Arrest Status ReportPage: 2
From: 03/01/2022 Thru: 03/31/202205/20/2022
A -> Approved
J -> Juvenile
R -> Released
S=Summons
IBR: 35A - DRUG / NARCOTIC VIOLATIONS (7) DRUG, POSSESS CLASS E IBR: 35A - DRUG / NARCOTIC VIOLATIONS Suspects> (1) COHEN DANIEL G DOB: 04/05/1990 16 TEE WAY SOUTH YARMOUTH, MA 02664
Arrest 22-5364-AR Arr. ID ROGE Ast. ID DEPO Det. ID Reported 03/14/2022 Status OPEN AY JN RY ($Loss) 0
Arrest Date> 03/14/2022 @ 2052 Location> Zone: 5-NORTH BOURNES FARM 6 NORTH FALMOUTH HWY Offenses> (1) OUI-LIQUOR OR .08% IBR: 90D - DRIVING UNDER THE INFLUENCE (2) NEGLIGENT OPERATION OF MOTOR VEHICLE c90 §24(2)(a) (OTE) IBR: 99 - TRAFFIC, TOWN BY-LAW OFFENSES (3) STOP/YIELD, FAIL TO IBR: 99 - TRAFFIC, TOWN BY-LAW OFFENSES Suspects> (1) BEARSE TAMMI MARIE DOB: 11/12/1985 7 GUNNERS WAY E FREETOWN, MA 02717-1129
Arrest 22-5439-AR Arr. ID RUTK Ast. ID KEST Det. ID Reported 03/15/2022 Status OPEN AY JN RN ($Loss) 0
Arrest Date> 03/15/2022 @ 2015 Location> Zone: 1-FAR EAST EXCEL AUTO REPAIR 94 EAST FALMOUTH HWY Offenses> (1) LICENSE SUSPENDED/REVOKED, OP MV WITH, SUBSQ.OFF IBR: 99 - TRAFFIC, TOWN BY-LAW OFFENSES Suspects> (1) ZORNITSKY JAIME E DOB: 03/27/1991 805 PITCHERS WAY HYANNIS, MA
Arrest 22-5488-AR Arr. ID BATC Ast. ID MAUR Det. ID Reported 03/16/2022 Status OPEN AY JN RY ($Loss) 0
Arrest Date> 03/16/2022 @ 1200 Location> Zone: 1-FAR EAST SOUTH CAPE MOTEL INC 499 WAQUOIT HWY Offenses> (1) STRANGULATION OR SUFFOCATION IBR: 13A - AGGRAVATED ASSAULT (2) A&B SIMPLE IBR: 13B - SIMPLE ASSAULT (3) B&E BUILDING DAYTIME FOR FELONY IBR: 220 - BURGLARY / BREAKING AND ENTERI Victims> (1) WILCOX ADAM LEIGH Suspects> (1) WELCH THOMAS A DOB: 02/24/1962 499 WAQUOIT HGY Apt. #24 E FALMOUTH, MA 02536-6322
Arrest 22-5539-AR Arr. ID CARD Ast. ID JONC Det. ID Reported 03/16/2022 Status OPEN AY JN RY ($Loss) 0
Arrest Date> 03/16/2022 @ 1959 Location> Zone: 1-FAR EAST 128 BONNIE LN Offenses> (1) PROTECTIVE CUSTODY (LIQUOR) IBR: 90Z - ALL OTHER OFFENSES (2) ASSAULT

■ ■ ■ ■

WHAT YOU HAVE TO DO
Lines holding the string "Status" must be copied out of the entries above.

ANSWER AREA
Arrest Status ReportPage: 2
Arrest 22-5364-AR Arr. ID ROGE Ast. ID DEPO Det. ID Reported 03/14/2022 Status OPEN AY JN RY ($Loss) 0
Arrest 22-5439-AR Arr. ID RUTK Ast. ID KEST Det. ID Reported 03/15/2022 Status OPEN AY JN RN ($Loss) 0
Arrest 22-5488-AR Arr. ID BATC Ast. ID MAUR Det. ID Reported 03/16/2022 Status OPEN AY JN RY ($Loss) 0
Arrest 22-5539-AR Arr. ID CARD Ast. ID JONC Det. ID Reported 03/16/2022 Status OPEN AY JN RY ($Loss) 0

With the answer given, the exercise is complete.